U.S. Attorney’s Office December 01, 2009
  • Southern District of Georgia (912) 652-4422

AUGUSTA, GA—Edward J. Tarver, United States Attorney for the Southern District of Georgia, announced that Daniel Webster Cason, the former public works director for the City of Harlem, Georgia, who was responsible for the operation of that city’s wastewater treatment plant, was sentenced today by United States District Court Judge J. Randal Hall to imprisonment for 12 months and a day on his convictions for violations of the Clean Water Act. On March 31, 2009, Cason entered guilty pleas to three counts of making false statements in records and reports regarding the treatment plant’s measurements of fecal coliform and biochemical oxygen demand in violation of Title 33, United States Code, Section 1319(c)(4).

During today’s sentencing hearing, Judge Hall also determined that the defendant knowingly caused pumping with a portable pump from the treatment plant into the Uchee Creek tributary located adjacent to the treatment plant, without a permit to do so.

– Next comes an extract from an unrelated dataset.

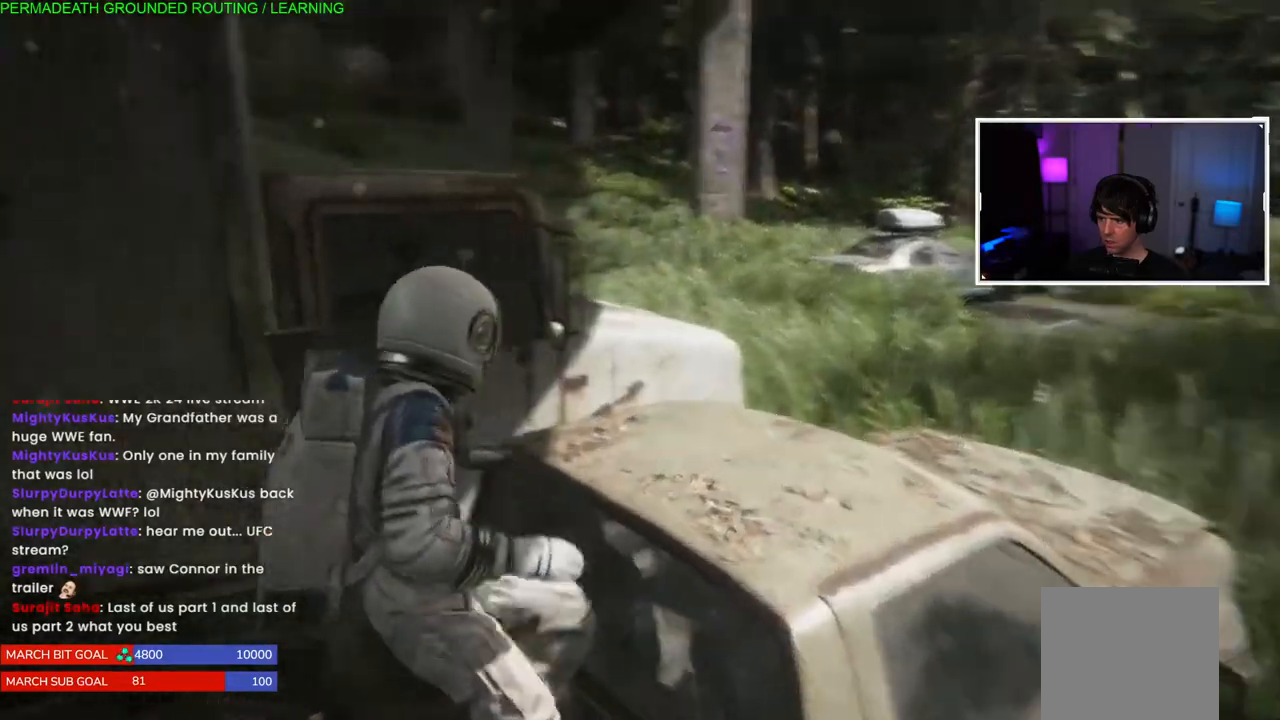
{"buttons": [], "left_stick": "up", "right_stick": "left", "events": [[50, "CROSS", "down"], [117, "left_stick", "up-right"], [167, "CROSS", "up"], [400, "right_stick", "left"], [417, "left_stick", "up"]]}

Judge Hall ruled that this conduct resulted in an ongoing, continuous, or repetitive discharge, release, or emission of a pollutant into the environment.

Tarver noted that, in addition to imprisonment, Cason will be required to pay a $3,000 fine and a special assessment of $300. After his release from prison, the defendant will serve a year of supervised release during which he must complete 100 hours of community service.

Tarver stated, “The investigation of the City of Harlem, Georgia’s wastewater treatment plant and this prosecution demonstrate that the United States Attorney’s Office will remain committed to the Clean Water Act’s goal of restoring and maintaining the quality of the Nation's waters.”

Similarly, Maureen O'Mara, the Special Agent-in-Charge of the Environmental Protection Agency’s criminal enforcement program in Atlanta, said, “Today’s sentence sends a clear message that those who commit environmental crimes will be prosecuted.”

Tarver praised the work of EPA Special Agent Charles Carfagno, who was assisted by FBI Special Agent Paul Kubala, in the investigation which led to this indictment, and the efforts of Assistant United States Attorneys David M. Stewart and Carlton Bourne, Jr., who represented the government in this prosecution.